Since its founding in 2017, Gravy has scaled to over 300 clients, whose businesses may be as small as $200,000-$250,000 in revenue up to $100 million in annual revenue from subscriptions. These clients either operate in the B2B space — like B2B content subscriptions or tech education and certification, for example — or in the B2C space. In particular, Gravy is leveraged by a number of “box” subscription services (which offer to ship a box of products to a customer’s home) and B2C education and online courses.
To date, Gravy has processed over 6 million failed payments and has won back $175 million in failed payment subscriptions. The company is now on a mission to return $1 billion in failed payments by 2023. Gravy is also expected to pass $1 million in MRR this year, Graham says.
Notably, Gravy’s retention specialists aren’t “gig workers” or contractors — they’re full-time employees with benefits. And they can be employed from anywhere, which Graham says is a competitive advantage.

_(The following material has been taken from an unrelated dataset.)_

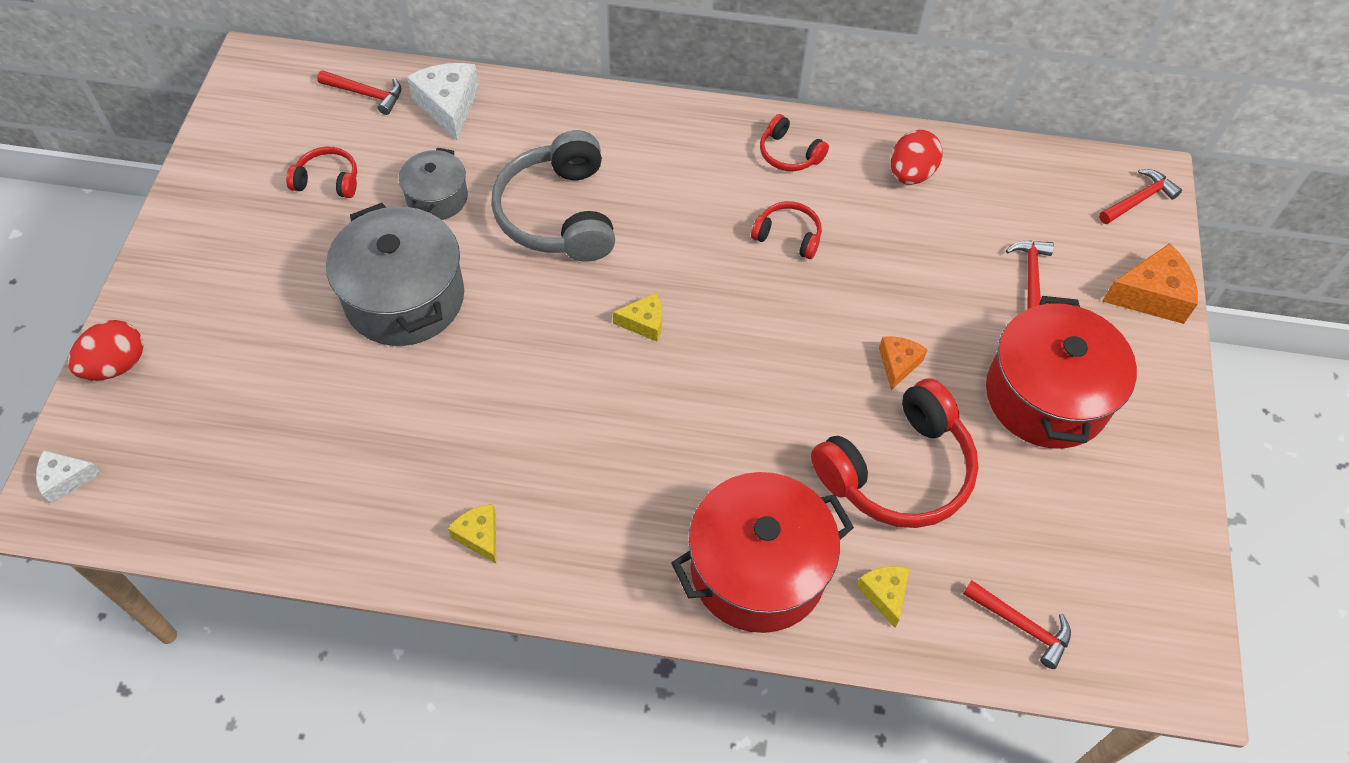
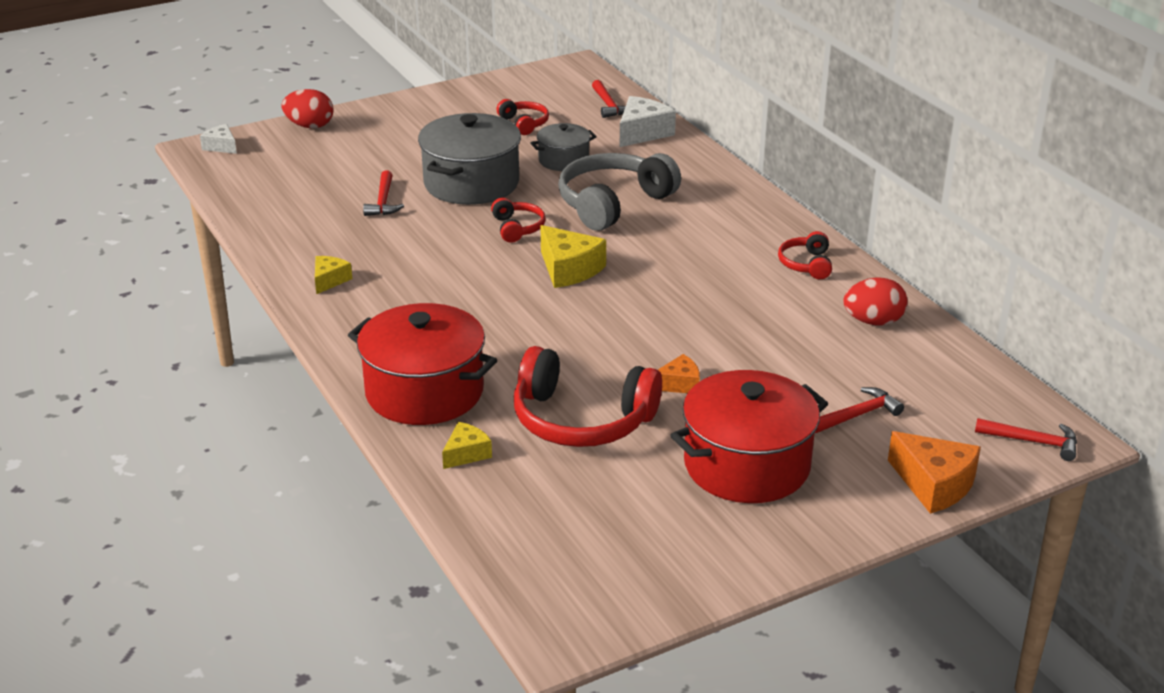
camera: 55 degrees right, 25 degrees down
yellow cheese [613,293,662,342] -> yellow cheese [540,225,606,288], size x1.69
red headphones [751,201,822,259] -> red headphones moved to [491,198,546,243]
red hammer [963,580,1071,669] -> red hammer moved to [363,170,404,216]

Though technically an Atlanta-area startup, Graham and Weber live 50 miles north of downtown Atlanta.
“I live on a farm, and we were told we were at a disadvantage because we weren’t in the middle of the Atlanta tech scene,” Graham says. “But the reality is, it became a huge advantage for us because our strategy has been to recruit the best people in small towns across the United States. Besides, he adds, “Slack is our headquarters.”
This strategy has allowed Gravy to also employ several military family members, who often have a hard time finding consistent work because they have to move regularly. That leads them to often take gig work instead of full-time jobs.
“The gig economy — those companies are not committed to those people. They don’t care about them, or if they work or not. It’s a gig,” Graham says. “Gravy is committed to them on salaries, benefits … that’s something we’re super proud of.” He says Gravy’s salaries start at $55,000.
With the new funding, Gravy plans to expand its team of 83 to about 150 by year-end, expand its client acquisition efforts and further invest into its product. Longer term, he believes Gravy could also help businesses with other needs, including voluntary churn, for starters, and even customer service and customer success in the future.